To start, I think my solution would be some sort of range that I slowly refine as much as I can with smaller error. This will cause a wider range, but at least it is some information that can be used. Assuming there are cows that are kept for recreational purposes, I will assume this number is negligent. With that assumption, cows are raised for the purpose of consumption or to produce goods for consumption (ie milk).

Starting with calculating the upper range and consumption, I will assume cows (around 500 - 1000 pounds) weight about 750 pounds [from memory]. A person who normally eats beef will eat about 1 pound per week. Because most hamburgers and steaks are served in units of quarter pounds to one pound, and on rare occassion 32 ozs. Anything larger is assumed negligent [round up for upper range, down for lower range if necessary]. 1 pound seems like a lot of beef. So for 50 weeks (slightly less than a year but makes it easier to calculate), a person will eat about 50 pounds per year. So a cow will feed at most 15 people.

I do not know the population of Canada, but the US is about 300M (I actually know this number). Canada is about the same size but a good amount of the land area is not populated. I'd guesstimate that is is about a third of the US, so the population is 100M (also a nice round number). 100M / 15 = 6.67M, so approximately 6.67M cows are needed for consumption assuming all people eat approximately 1 pound / week. Another assumption is that Canadians eat as much or less than Americans.

Now, I have to compensate the number for actual population because cows do not grow instantly. Thus, 7M is a good starting low range for number of cows in Canada. Now I have to figure how long cows live for.... and I have no idea. Hmmmmmmmmmmm.... Cows eat grass... You can buy beef for approximately $5-20 per pound... I'll use $10 (pure guess and an easy number to use). Thus, $7500 worth of grass, feed, etc. Minus profit of middle stores, probably a third or even a quarter... so $2000. This is going now where quickly...

At this point, I will realize I am taking too much time, so I'll guess that it is about 5 years. My answer would be between 7M and 35M cows. With some sanity check that it is less than a billion cows and more than hundreds of cows.

As good practice, I would email research afterwards to show that I am also capable of following up and doing research. Provide online resources if you need to demonstrate that you can web search.

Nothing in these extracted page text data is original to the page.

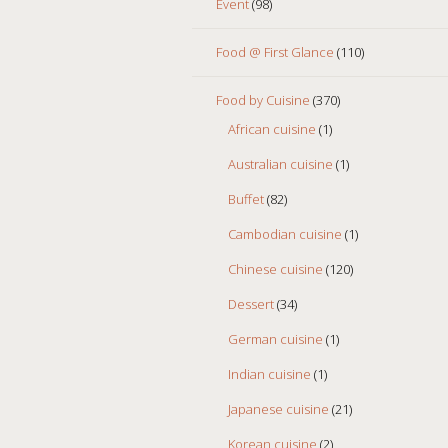
Event
(98)
Food @ First Glance
(110)
Food by Cuisine
(370)
African cuisine
(1)
Australian cuisine
(1)
Buffet
(82)
Cambodian cuisine
(1)
Chinese cuisine
(120)
Dessert
(34)
German cuisine
(1)
Indian cuisine
(1)
Japanese cuisine
(21)
Korean cuisine
(2)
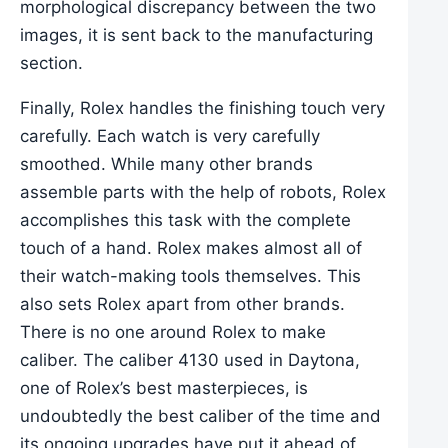
morphological discrepancy between the two
images, it is sent back to the manufacturing
section.
Finally, Rolex handles the finishing touch very
carefully. Each watch is very carefully
smoothed. While many other brands
assemble parts with the help of robots, Rolex
accomplishes this task with the complete
touch of a hand. Rolex makes almost all of
their watch-making tools themselves. This
also sets Rolex apart from other brands.
There is no one around Rolex to make
caliber. The caliber 4130 used in Daytona,
one of Rolex’s best masterpieces, is
undoubtedly the best caliber of the time and
its ongoing upgrades have put it ahead of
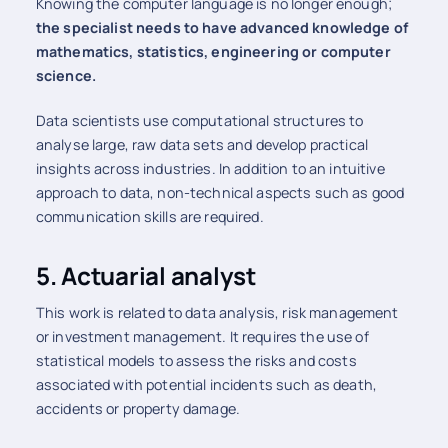
Knowing the computer language is no longer enough;
the specialist needs to have advanced knowledge of
mathematics, statistics, engineering or computer
science.
Data scientists use computational structures to
analyse large, raw data sets and develop practical
insights across industries. In addition to an intuitive
approach to data, non-technical aspects such as good
communication skills are required.
5. Actuarial analyst
This work is related to data analysis, risk management
or investment management. It requires the use of
statistical models to assess the risks and costs
associated with potential incidents such as death,
accidents or property damage.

After minimum research, there are approximately 13M cows in Canada. Canada has a population of 35M. Approximately 91M cows in US. US has a population of 311M. US consumes 26B pounds of beef. 0.012 pounds of beef per person per year. Although the final number fell into the range I provided, using the calculations above, I should have come between 2.3M and 11.5M. A cow's life is between 1-2 years for meat and 15 years for dairy. An easier way to remember is that there are about a third of the country's population. I'd estimate less for other countries unless they export cows, but that's enough research for a blog.

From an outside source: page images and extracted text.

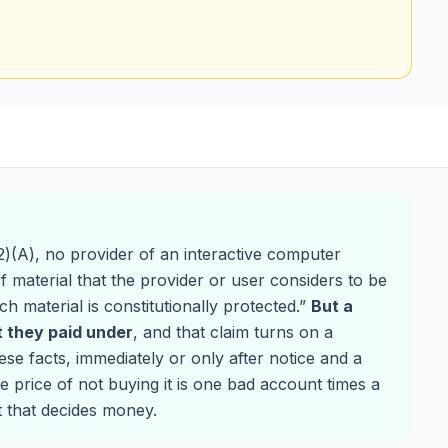
)(A), no provider of an interactive computer
 of material that the provider or user considers to be
ch material is constitutionally protected.”
But a
 they paid under
, and that claim turns on a
se facts, immediately or only after notice and a
e price of not buying it is one bad account times a
t that decides money.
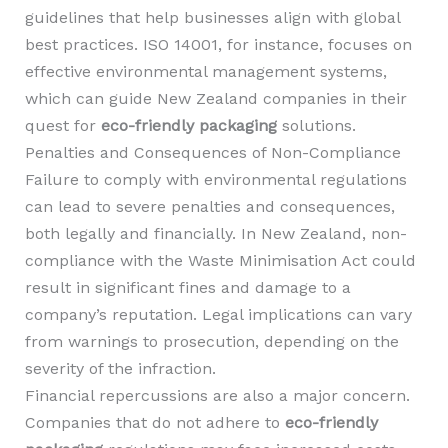
guidelines that help businesses align with global
best practices. ISO 14001, for instance, focuses on
effective environmental management systems,
which can guide New Zealand companies in their
quest for
eco-friendly packaging
solutions.
Penalties and Consequences of Non-Compliance
Failure to comply with environmental regulations
can lead to severe penalties and consequences,
both legally and financially. In New Zealand, non-
compliance with the Waste Minimisation Act could
result in significant fines and damage to a
company’s reputation. Legal implications can vary
from warnings to prosecution, depending on the
severity of the infraction.
Financial repercussions are also a major concern.
Companies that do not adhere to
eco-friendly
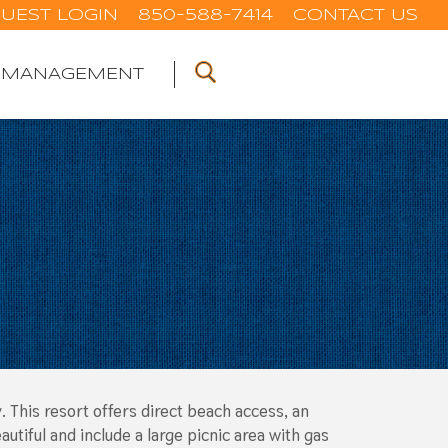
UEST LOGIN
850-588-7414
CONTACT US
 MANAGEMENT
. This resort offers direct beach access, an
tiful and include a large picnic area with gas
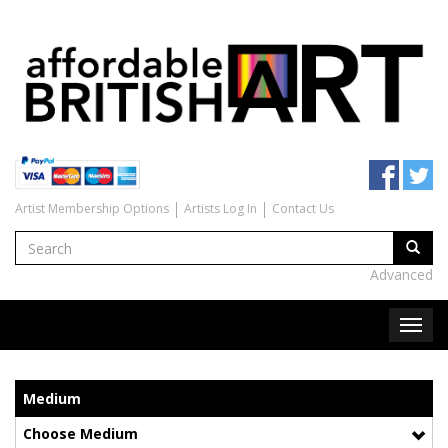
Artist Membership Options
Artists Log In
Contact Us
Advanced
Medium
Choose Medium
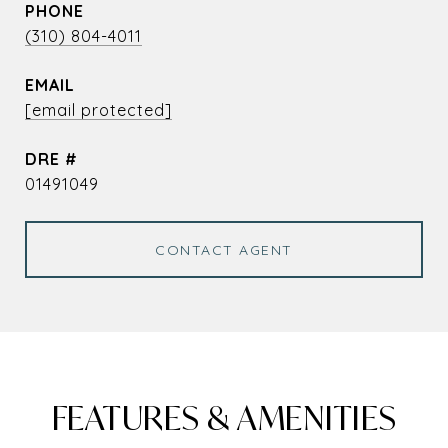
PHONE
(310) 804-4011
EMAIL
[email protected]
DRE #
01491049
CONTACT AGENT
FEATURES & AMENITIES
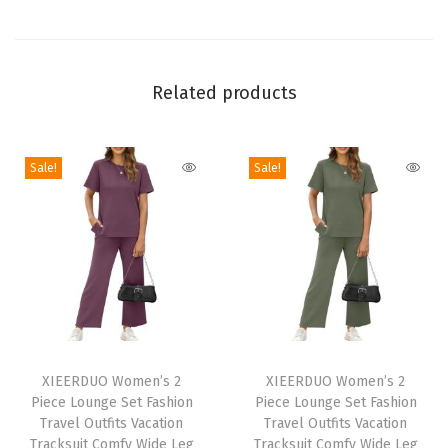
T
o
p
s
Related products
V
N
Sale!
Sale!
e
c
k
F
a
l
l
T
T
C
h
XIEERDUO Women’s 2
h
XIEERDUO Women’s 2
l
Piece Lounge Set Fashion
Piece Lounge Set Fashion
i
i
o
Travel Outfits Vacation
Travel Outfits Vacation
s
s
Tracksuit Comfy Wide Leg
Tracksuit Comfy Wide Leg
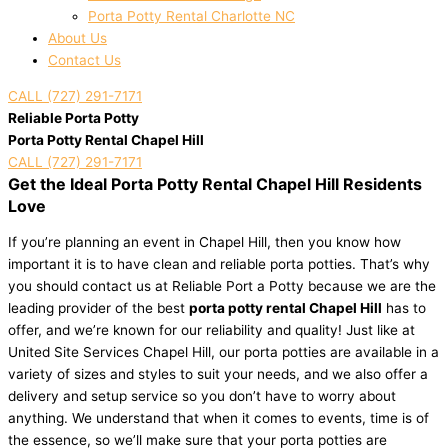
Porta Potty Rental Charlotte NC
About Us
Contact Us
CALL (727) 291-7171
Reliable Porta Potty
Porta Potty Rental Chapel Hill
CALL (727) 291-7171
Get the Ideal Porta Potty Rental Chapel Hill Residents
Love
If you’re planning an event in Chapel Hill, then you know how
important it is to have clean and reliable porta potties. That’s why
you should contact us at Reliable Port a Potty because we are the
leading provider of the best
porta potty rental Chapel Hill
has to
offer, and we’re known for our reliability and quality! Just like at
United Site Services Chapel Hill, our porta potties are available in a
variety of sizes and styles to suit your needs, and we also offer a
delivery and setup service so you don’t have to worry about
anything. We understand that when it comes to events, time is of
the essence, so we’ll make sure that your porta potties are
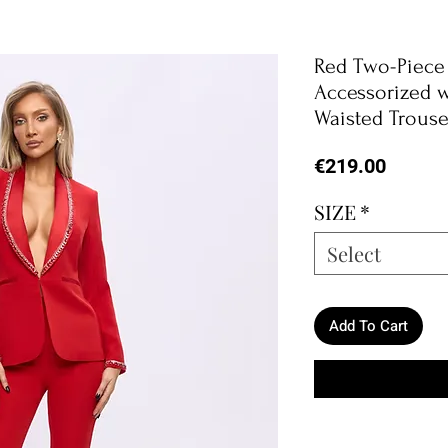
Red Two-Piece 
Accessorized w
Waisted Trouse
Price
€219.00
SIZE
*
Select
Add To Cart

Also see post on other methods I would answer the question
After doing a few more practices of other forms of this question, I've found that I do have some idea approximately what the number should be. There may be some tendency to fidget which metrics to use to estimate the final number because my final numbers tend to be within a range that surprises even myself. So just remember, typically these questions is just your process of thinking. You may come up with the worst guess but may have the best explanation, and it is the latter that has greater weight and for some interviews may be the only weight.

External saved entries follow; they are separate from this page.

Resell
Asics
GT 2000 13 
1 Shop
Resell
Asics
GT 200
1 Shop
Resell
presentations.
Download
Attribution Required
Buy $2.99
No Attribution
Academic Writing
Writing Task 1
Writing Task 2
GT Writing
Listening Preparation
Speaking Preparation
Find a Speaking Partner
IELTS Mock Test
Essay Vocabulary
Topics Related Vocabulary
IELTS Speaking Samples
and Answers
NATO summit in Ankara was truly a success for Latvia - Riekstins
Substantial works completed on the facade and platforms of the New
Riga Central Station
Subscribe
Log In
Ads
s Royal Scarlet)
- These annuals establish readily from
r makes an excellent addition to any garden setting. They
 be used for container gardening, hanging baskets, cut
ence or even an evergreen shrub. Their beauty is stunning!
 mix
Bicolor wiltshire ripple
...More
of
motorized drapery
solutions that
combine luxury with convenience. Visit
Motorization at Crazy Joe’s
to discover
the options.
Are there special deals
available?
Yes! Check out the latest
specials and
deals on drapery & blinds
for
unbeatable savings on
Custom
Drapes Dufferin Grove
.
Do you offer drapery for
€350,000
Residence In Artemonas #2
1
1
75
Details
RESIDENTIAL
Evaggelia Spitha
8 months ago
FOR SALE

7/31/2014 - Checking on some old subjects and stumbled across a new link on how this question is not useful. I agree that there are more effective questions (as I've noted in My Take on Odd Questions). It does have its use but has too many variables to consider. Either way, a candidate should still be prepared for these questions because there will be some companies that will ask this type of questions. For me, I still enjoy thinking of different variants. It kind of has a nice intention to test one's imagination.